After New York we returned to Houston for our last two days before heading back to China. People gave us farewell gifts. My heart filled with ambivalence with each goodbye. Ben had made our stay such a positive experience and he was proud to have arranged for the first two Chinese cultural exchange students to come to America. He had been thoughtful and generous, protective and kind. He had poured special interest into our dancing. I knew I could never repay him. So by the time Zhang and I said our final goodbye to Ben at the airport, we felt sad to be leaving a special friend.
On the plane I thought of the possibility of returning to Houston in only two months time. I thought of how I'd felt about America and its people before I came. I laughed when I remembered my initial suspicions.
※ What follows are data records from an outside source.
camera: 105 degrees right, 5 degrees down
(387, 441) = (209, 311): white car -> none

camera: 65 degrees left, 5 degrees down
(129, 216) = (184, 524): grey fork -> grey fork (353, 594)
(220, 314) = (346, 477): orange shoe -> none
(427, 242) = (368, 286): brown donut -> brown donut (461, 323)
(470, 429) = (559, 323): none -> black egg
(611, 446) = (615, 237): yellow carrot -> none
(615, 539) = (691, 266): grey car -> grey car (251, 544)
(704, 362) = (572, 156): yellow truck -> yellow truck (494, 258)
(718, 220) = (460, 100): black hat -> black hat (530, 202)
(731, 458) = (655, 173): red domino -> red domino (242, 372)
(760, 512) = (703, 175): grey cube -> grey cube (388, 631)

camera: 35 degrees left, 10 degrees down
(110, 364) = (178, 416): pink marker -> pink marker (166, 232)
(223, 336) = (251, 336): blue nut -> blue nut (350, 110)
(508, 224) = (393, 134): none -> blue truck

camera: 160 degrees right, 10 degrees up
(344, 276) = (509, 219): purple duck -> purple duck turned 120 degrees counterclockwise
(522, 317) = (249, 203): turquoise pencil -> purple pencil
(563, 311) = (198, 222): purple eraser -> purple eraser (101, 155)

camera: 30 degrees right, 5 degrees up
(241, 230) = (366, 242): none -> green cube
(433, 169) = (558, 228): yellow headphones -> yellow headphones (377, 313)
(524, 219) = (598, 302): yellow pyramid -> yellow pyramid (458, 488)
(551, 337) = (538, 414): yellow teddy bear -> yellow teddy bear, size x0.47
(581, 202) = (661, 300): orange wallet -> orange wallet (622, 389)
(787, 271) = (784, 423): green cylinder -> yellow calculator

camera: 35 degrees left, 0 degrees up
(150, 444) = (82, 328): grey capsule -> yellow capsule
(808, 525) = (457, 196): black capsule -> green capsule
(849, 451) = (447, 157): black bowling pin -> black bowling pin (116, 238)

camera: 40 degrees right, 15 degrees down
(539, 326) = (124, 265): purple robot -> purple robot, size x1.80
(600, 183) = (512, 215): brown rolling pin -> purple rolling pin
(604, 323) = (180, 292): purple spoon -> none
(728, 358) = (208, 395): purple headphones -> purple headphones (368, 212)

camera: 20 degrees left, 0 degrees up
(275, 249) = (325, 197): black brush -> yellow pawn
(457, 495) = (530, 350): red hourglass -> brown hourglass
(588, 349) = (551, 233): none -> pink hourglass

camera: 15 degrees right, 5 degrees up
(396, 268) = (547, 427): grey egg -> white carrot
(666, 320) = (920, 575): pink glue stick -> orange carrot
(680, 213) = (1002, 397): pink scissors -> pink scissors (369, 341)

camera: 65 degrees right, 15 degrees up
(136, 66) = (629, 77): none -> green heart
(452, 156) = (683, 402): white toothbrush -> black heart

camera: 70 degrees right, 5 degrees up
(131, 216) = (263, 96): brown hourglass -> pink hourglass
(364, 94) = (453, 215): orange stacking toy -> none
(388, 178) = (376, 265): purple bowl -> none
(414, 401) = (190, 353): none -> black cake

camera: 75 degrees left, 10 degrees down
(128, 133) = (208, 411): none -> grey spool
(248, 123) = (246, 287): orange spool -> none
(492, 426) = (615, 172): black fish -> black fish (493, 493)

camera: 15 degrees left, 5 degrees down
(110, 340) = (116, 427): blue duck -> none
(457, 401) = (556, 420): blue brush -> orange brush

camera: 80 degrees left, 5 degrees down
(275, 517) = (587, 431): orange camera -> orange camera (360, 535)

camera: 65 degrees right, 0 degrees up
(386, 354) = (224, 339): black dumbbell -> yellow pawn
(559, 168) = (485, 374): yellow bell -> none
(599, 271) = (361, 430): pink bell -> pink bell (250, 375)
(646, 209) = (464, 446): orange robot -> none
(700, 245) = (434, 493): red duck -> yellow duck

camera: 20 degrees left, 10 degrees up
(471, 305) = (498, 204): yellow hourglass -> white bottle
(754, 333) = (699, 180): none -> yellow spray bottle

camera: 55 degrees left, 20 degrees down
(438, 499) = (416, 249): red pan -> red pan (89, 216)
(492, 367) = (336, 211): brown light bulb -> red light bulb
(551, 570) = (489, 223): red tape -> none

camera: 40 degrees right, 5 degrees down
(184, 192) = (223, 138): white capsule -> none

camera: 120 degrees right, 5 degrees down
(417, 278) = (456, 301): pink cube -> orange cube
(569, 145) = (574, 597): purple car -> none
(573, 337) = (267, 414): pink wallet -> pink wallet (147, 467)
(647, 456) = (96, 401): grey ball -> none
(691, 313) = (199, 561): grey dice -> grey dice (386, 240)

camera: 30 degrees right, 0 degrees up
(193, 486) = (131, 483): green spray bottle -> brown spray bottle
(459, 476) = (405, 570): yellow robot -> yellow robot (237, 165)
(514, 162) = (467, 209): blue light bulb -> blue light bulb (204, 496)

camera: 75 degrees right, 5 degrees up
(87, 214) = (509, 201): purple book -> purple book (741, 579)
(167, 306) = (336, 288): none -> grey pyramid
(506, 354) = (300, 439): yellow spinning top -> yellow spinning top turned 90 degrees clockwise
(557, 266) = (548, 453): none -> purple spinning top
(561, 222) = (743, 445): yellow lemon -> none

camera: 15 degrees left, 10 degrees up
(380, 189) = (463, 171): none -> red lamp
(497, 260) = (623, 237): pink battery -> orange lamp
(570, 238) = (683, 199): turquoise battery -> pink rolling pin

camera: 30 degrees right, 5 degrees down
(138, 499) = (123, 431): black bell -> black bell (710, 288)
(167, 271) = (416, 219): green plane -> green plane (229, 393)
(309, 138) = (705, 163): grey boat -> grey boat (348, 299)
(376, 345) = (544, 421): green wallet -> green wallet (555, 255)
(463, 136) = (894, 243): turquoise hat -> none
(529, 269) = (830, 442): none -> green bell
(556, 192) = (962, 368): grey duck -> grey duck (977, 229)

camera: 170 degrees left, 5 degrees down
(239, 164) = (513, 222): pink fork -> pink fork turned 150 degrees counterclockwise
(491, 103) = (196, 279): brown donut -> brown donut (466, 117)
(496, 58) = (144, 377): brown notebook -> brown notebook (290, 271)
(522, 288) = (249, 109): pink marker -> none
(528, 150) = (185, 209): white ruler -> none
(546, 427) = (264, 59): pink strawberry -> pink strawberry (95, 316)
But most of all I thought of those dark, scary images of capitalist society and how they had now been replaced by an entirely different picture in my mind. China's most hated enemy and the system it represented had given me something that was my heart's desire. Now I was frightened. Now I was confused. What should I believe? What communism had taught me? What I'd seen and experienced? Why had Chairman Mao, Madame Mao and the Chinese government told its people all those lies about America? Why were we so poor in China? And why was America so prosperous?
I kept resisting my doubts all the way home on the plane back to China. I tried to tell myself that my strong communist faith was still unshakeable, but I knew I was lying to myself. I knew I had to believe what the Chinese government wanted me to believe, or at the least I had to pretend to. All this made me even more afraid. I was never supposed to question my communist beliefs and I never, ever thought that I would. So I kept telling myself that I was happy to return to China, because that's where my parents, brothers, friends and teachers were. That's where my roots were. I'm the fish and China is the pond. I can't exist anywhere other than China.
But still the doubts persisted. I had now tasted freedom, and I couldn't lie to myself about that.